* **Permintaan**
Tolong tulis ulang paragraf yang diawali "Namun demikian ada yang menarik" dalam teks tentang putusan MK soal pemilu serentak menjadi daftar butir yang lebih singkat. Fakta utamanya harus tetap ada.

* **Teks yang Ditampilkan**
Selamat Datang di Blog Arief Ainul Yaqin

Sebuah referensi bacaan untuk memperkaya khazanah keilmuwan

Selasa, 11 Februari 2014

Putusan MK mengenai Pemilu Serentak



Seri 2: Penangguhan Berlakunya Putusan MK

Putusan MK atas Permohonan Pemilu Serentak tertuang dalam Putusan No. 14/PUU-XI/2013 yang diucapkan Kamis tanggal 23 Januari 2014. Dalam putusan tersebut, pada pokoknya MK mengabulkan Permohonan Pemilu Serentak dan Menolak menghapus Presidential Thereshold.
Namun demikian ada yang menarik sekaligus kontroversial dalam amar putusan tersebut, dimana putusan mengenai Pemilu serentak sebagaimana dimaksud diatas diberlakukan untuk penyelenggaraan Pemilu 2019 dan Pemilu-Pemilu seterusnya. Artinya, walaupun permohonan Pemilu Serentak dikabulkan oleh MK, namun penyelenggaraannya baru dapat dilakukan pada Pemilu 2019 mendatang.
Dalam putusan a quo, MK menangguhkan berlakunya akibat hukum putusannya sendiri, yaitu menunda berlakunya Putusan Pemilu Serentak.

* **Materi Terdaftar**
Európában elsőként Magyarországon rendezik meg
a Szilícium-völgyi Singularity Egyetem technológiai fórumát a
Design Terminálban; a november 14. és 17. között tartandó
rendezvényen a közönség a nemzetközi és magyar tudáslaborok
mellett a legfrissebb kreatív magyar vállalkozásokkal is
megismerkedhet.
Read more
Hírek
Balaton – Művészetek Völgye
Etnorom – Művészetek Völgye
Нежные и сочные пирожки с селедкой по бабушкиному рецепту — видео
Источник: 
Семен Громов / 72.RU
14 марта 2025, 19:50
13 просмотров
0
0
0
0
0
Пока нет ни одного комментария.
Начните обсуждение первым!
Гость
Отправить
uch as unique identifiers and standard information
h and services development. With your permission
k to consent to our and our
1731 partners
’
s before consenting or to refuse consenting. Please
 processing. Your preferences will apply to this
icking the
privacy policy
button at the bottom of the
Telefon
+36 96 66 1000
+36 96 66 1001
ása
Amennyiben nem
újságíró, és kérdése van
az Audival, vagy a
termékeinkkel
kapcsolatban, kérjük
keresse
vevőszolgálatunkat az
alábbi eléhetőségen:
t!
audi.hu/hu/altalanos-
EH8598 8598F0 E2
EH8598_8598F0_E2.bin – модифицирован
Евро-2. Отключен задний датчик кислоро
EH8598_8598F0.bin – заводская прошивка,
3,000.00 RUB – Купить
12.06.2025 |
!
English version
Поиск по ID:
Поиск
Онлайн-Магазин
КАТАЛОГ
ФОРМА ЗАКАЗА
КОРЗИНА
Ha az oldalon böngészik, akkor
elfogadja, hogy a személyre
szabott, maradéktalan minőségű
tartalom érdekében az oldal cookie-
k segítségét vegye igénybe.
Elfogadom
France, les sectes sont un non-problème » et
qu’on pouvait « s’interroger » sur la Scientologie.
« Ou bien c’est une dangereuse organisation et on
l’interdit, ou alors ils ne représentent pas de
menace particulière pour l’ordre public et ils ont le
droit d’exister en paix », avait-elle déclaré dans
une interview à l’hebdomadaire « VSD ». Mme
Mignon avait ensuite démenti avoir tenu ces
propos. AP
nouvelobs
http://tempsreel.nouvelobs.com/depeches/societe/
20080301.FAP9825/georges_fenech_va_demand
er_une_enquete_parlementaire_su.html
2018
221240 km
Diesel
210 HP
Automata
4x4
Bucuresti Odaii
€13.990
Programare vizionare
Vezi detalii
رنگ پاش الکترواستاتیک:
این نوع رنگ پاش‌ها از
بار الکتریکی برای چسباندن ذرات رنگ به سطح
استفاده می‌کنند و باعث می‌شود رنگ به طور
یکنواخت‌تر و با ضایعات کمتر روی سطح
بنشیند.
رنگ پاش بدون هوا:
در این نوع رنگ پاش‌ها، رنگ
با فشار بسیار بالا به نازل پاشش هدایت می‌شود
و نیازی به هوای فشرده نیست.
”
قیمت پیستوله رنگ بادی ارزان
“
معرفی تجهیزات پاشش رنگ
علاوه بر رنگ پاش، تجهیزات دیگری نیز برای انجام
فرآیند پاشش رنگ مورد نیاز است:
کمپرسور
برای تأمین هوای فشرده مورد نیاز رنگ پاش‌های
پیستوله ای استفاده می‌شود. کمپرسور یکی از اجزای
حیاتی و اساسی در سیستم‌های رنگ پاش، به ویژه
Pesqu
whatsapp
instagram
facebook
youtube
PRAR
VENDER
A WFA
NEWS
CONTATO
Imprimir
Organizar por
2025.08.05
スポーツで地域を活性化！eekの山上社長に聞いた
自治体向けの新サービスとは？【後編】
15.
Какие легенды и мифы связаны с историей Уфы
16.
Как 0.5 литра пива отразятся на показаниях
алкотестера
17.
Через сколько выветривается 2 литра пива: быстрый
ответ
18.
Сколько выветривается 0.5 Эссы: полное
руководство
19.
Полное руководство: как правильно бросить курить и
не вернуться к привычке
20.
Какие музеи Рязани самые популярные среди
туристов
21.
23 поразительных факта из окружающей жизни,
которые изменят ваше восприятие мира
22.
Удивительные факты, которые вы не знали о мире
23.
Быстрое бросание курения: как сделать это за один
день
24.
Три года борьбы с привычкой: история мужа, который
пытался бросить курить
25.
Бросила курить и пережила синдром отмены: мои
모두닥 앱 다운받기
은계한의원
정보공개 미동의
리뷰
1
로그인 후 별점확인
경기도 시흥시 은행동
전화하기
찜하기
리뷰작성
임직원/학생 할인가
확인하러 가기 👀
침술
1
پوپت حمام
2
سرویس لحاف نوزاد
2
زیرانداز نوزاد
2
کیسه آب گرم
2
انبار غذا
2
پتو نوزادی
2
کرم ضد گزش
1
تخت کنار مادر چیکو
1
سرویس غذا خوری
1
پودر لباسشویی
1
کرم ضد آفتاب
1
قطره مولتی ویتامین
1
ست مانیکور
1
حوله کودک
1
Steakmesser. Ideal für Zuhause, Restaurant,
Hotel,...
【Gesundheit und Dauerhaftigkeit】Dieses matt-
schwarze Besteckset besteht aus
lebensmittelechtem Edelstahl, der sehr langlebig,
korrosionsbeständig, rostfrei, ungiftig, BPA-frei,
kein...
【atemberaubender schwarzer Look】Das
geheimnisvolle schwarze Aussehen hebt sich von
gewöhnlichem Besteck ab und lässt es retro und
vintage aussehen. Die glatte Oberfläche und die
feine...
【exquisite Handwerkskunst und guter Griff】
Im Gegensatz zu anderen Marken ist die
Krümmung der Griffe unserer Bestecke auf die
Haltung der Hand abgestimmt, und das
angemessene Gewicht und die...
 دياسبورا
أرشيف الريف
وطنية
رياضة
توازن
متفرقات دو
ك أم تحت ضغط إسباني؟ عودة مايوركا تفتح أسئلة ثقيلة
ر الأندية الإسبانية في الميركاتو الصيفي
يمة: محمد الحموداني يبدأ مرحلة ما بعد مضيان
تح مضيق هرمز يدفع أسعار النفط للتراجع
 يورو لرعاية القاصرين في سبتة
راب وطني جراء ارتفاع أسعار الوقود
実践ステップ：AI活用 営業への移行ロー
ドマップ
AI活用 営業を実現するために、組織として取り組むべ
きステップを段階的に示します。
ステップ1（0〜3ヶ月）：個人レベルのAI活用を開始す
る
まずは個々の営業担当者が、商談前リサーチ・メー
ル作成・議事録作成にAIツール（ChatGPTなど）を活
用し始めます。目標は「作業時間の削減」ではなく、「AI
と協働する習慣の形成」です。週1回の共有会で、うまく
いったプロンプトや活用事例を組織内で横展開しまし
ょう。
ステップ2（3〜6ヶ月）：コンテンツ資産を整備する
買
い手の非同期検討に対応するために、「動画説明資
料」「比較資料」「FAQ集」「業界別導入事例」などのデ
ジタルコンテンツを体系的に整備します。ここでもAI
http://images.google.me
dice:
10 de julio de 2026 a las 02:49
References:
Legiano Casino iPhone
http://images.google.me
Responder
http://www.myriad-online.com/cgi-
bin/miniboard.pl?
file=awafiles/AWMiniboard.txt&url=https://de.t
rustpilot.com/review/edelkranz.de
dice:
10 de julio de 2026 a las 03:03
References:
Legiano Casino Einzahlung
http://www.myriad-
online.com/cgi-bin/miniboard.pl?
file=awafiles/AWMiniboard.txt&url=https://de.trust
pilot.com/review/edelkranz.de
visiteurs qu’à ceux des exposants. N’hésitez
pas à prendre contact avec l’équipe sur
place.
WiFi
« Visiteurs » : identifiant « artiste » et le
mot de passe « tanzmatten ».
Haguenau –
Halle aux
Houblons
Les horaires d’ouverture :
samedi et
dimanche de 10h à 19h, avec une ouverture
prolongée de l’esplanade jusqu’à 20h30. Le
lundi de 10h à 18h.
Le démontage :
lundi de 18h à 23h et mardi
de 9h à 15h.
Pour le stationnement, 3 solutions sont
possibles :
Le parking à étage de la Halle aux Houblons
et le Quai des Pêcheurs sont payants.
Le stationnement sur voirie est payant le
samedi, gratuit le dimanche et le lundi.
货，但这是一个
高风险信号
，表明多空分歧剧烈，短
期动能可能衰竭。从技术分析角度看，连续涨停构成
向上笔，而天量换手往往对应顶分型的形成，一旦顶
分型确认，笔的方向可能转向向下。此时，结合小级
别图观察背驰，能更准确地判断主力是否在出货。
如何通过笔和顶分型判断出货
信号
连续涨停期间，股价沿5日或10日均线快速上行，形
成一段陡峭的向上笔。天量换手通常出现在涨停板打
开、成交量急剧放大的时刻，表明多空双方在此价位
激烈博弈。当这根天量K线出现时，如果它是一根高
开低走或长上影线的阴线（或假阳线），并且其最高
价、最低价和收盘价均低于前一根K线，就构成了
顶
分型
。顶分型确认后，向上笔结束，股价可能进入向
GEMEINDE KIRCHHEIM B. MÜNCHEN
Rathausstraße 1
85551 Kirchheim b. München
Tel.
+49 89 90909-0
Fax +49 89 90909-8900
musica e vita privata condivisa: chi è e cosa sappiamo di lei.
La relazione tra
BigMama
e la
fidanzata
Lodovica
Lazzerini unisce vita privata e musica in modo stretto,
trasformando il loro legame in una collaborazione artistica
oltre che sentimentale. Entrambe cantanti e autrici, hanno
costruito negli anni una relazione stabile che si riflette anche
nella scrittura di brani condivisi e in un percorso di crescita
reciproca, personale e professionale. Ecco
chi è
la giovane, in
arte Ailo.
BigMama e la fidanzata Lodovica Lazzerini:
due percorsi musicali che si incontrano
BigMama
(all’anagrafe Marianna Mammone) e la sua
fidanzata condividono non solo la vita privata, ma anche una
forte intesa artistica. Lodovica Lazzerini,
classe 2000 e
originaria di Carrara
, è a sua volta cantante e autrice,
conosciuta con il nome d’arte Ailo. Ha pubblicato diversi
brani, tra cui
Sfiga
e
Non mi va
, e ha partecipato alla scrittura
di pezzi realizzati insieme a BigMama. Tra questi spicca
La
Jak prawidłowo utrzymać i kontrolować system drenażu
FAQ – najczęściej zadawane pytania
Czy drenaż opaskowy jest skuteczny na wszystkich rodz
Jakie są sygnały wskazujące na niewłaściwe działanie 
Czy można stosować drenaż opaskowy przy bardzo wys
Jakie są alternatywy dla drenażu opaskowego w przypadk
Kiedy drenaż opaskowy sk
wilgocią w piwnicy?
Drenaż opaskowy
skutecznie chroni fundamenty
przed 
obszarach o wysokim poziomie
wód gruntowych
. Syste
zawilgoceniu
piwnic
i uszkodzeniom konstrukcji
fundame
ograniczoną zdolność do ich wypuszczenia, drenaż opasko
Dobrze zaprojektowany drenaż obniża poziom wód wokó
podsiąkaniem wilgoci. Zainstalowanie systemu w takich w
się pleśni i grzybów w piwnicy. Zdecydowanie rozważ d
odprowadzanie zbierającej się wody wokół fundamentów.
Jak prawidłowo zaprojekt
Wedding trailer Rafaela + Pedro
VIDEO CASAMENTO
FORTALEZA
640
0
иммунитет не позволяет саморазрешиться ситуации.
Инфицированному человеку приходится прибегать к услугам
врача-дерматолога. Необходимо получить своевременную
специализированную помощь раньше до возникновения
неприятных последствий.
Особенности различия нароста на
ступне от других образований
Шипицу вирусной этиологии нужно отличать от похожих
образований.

* **Jawaban**
- Amar putusan tersebut memuat hal yang menarik sekaligus kontroversial.
- Putusan mengenai Pemilu Serentak diberlakukan untuk Pemilu 2019 dan pemilu-pemilu seterusnya.
- Meskipun permohonan Pemilu Serentak dikabulkan MK, penyelenggaraannya baru dapat dilakukan pada Pemilu 2019.